AHA Supports "Cautious Exploration" of Site Neutral Payments for Skilled Nursing, Inpatient Rehab

The American Hospital Association has informed the Medicare Payment Advisory Commission that it supports "cautious exploration" of a site-neutral payment policy for inpatient rehabilitation facilities and skilled nursing facilities.

The AHA would only support such a policy if it applied exclusively to patients who are clinically similar and could be treated safely in either a SNF or IRF setting, according to a letter to MedPAC written by Linda Fishman, AHA senior vice president of public policy analysis and development.

Ms. Fishman wrote in response to a March presentation MedPAC gave on potential site-neutral payment approaches for IRFs and SNFs. "We are concerned that MedPAC has not targeted appropriate patients and urge the commission to refine its approach," she wrote.

The AHA recommends that MedPAC use the most recent data available when comparing the mix of patients treated in more than one post-acute care setting. Additionally, the AHA wants MedPAC to refine its analysis so it doesn't rely only on the prior acute-care hospital discharge diagnosis to identify similar IRF and SNF patients.

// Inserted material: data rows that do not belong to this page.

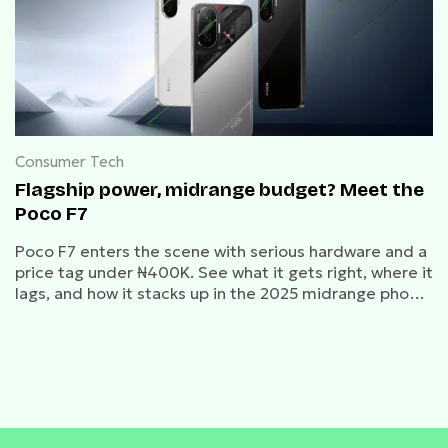
Consumer Tech
Flagship power, midrange budget? Meet the
Poco F7
Poco F7 enters the scene with serious hardware and a
price tag under ₦400K. See what it gets right, where it
lags, and how it stacks up in the 2025 midrange phone
market.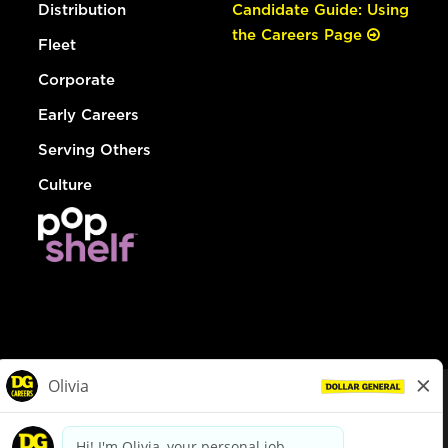
Distribution
Candidate Guide: Using
the Careers Page
Fleet
Corporate
Early Careers
Serving Others
Culture
© Dollar General 2026
To view the LA County Fair Chance Ordinance, click
here
dollargeneral.com
|
Privacy Policy
|
Terms & Conditions
|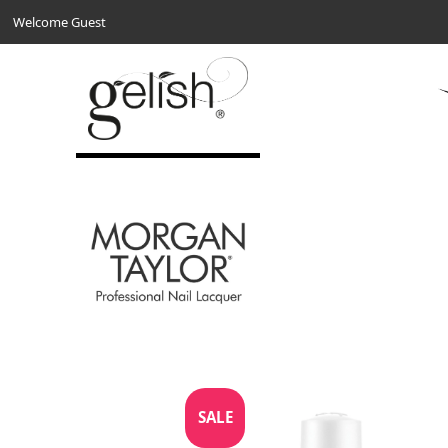
Welcome Guest
SALE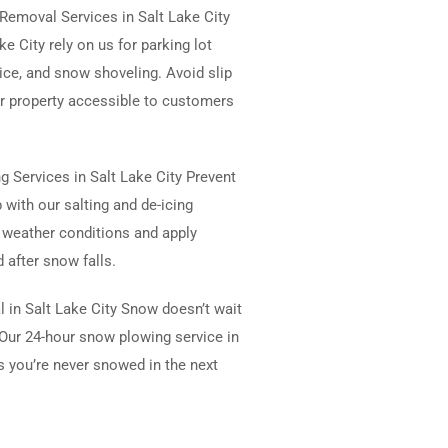
emoval Services in Salt Lake City
e City rely on us for parking lot
vice, and snow shoveling. Avoid slip
r property accessible to customers
ng Services in Salt Lake City Prevent
 with our salting and de-icing
 weather conditions and apply
 after snow falls.
 in Salt Lake City Snow doesn’t wait
Our 24-hour snow plowing service in
s you’re never snowed in the next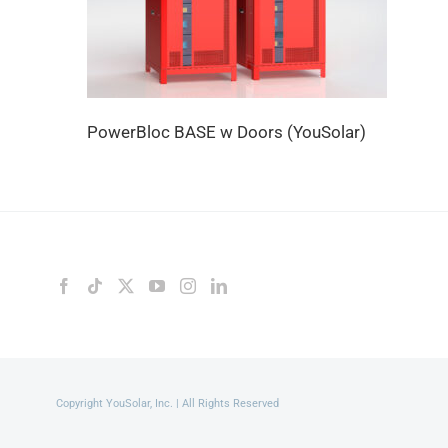
PowerBloc BASE w Doors (YouSolar)
Copyright YouSolar, Inc. | All Rights Reserved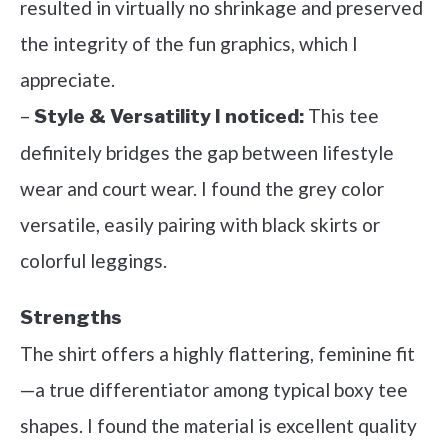
resulted in virtually no shrinkage and preserved
the integrity of the fun graphics, which I
appreciate.
–
This tee
Style & Versatility I noticed:
definitely bridges the gap between lifestyle
wear and court wear. I found the grey color
versatile, easily pairing with black skirts or
colorful leggings.
Strengths
The shirt offers a highly flattering, feminine fit
—a true differentiator among typical boxy tee
shapes. I found the material is excellent quality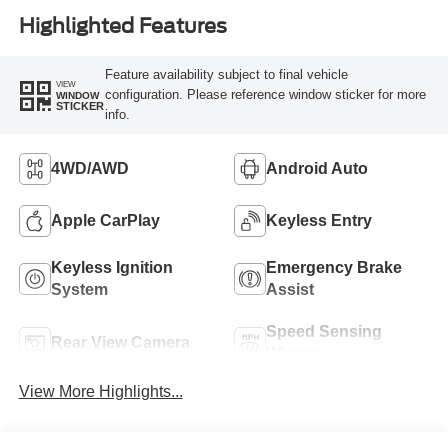
Highlighted Features
Feature availability subject to final vehicle
VIEW
configuration. Please reference window sticker for more
WINDOW
STICKER
info.
4WD/AWD
Android Auto
Apple CarPlay
Keyless Entry
Keyless Ignition
Emergency Brake
System
Assist
Speed Sensing
Rear View Camera
Wipers
View More Highlights...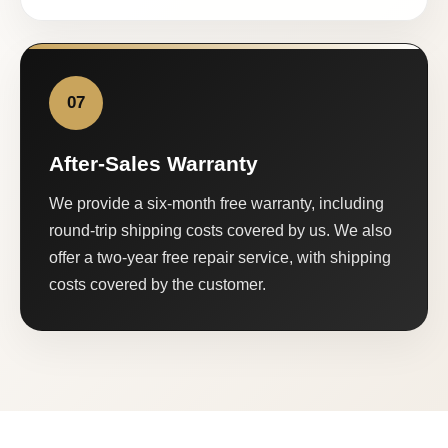
07
After-Sales Warranty
We provide a six-month free warranty, including
round-trip shipping costs covered by us. We also
offer a two-year free repair service, with shipping
costs covered by the customer.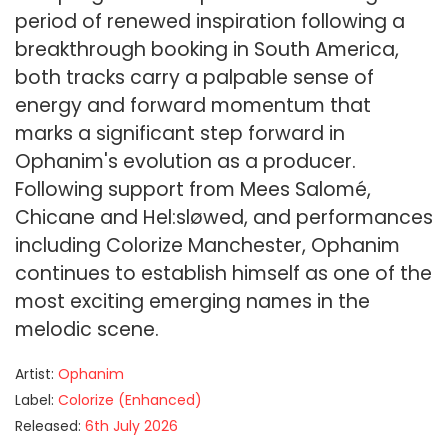
period of renewed inspiration following a
breakthrough booking in South America,
both tracks carry a palpable sense of
energy and forward momentum that
marks a significant step forward in
Ophanim's evolution as a producer.
Following support from Mees Salomé,
Chicane and Hel:sløwed, and performances
including Colorize Manchester, Ophanim
continues to establish himself as one of the
most exciting emerging names in the
melodic scene.
Artist:
Ophanim
Label:
Colorize (Enhanced)
Released:
6th July 2026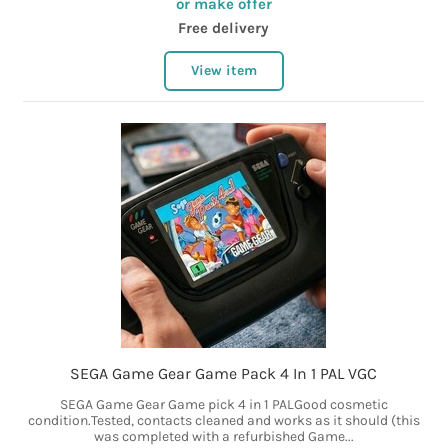
or make offer
Free delivery
View item
SEGA Game Gear Game Pack 4 In 1 PAL VGC
SEGA Game Gear Game pick 4 in 1 PALGood cosmetic
condition.Tested, contacts cleaned and works as it should (this
was completed with a refurbished Game...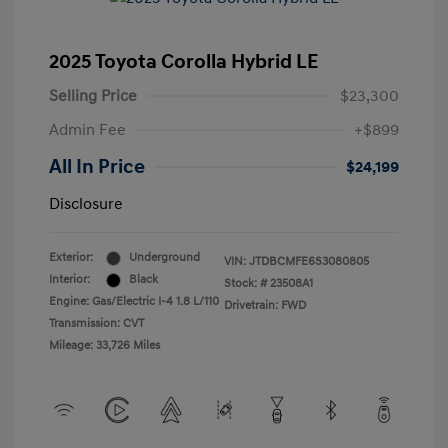
2025 Toyota Corolla Hybrid LE
Selling Price
$23,300
Admin Fee
+$899
All In Price
$24,199
Disclosure
Exterior:
Underground
VIN:
JTDBCMFE6S3080805
Interior:
Black
Stock: #
23508A1
Engine: Gas/Electric I-4 1.8 L/110
Drivetrain: FWD
Transmission: CVT
Mileage: 33,726 Miles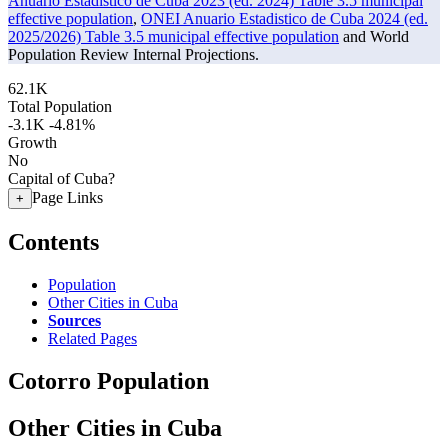
Anuario Estadistico de Cuba 2023 (ed. 2024) Table 3.5 municipal
effective population
,
ONEI Anuario Estadistico de Cuba 2024 (ed.
2025/2026) Table 3.5 municipal effective population
and World
Population Review Internal Projections.
62.1K
Total Population
-3.1K
-4.81%
Growth
No
Capital of Cuba?
Page Links
+
Contents
Population
Other Cities in Cuba
Sources
Related Pages
Cotorro Population
Other Cities in Cuba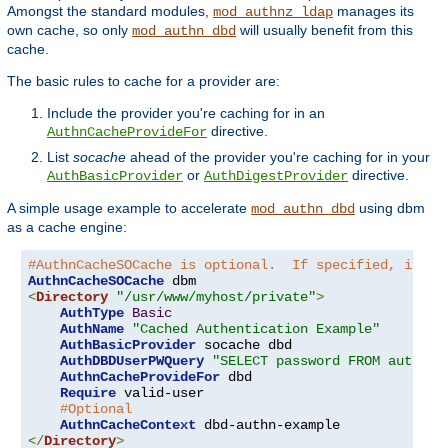
Amongst the standard modules,
manages its
mod_authnz_ldap
own cache, so only
will usually benefit from this
mod_authn_dbd
cache.
The basic rules to cache for a provider are:
Include the provider you're caching for in an
directive.
AuthnCacheProvideFor
List
socache
ahead of the provider you're caching for in your
or
directive.
AuthBasicProvider
AuthDigestProvider
A simple usage example to accelerate
using dbm
mod_authn_dbd
as a cache engine:
#AuthnCacheSOCache is optional.  If specified, it is
AuthnCacheSOCache
<
Directory
"/usr/www/myhost/private"
>
AuthType
Basic
AuthName
"Cached Authentication Example"
AuthBasicProvider
 socache dbd

AuthDBDUserPWQuery
"SELECT password FROM authn W
AuthnCacheProvideFor
 dbd

Require
 valid-user

#Optional
AuthnCacheContext
</
Directory
>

Additionally, Ms. Fishman wrote any site-neutral payment policy should include "robust" risk adjustment and factor in longer average lengths of stay at SNFs. The AHA also urges MedPAC to only apply site-neutral payments to lower-acuity conditions that aren't encompassed by the IRF 60 percent rule. That rule specifies at least 60 percent of an IRF's total inpatient population must require treatment for one or more of 13 medical conditions, such as stroke, spinal cord injury and major multiple trauma.

The AHA also recommends that MedPAC ease Medicare requirements for IRFs if site-neutral payments are enacted. "Current Medicare statutes and regulations require IRFs to provide hospital-level care, and,

therefore, they must be paid hospital-level rates," Ms. Fishman wrote. "If in the future, IRF and SNF rates for targeted conditions are made on a site-neutral basis, then the service and regulatory expectations for the site-neutral cases treated in IRFs should be lowered."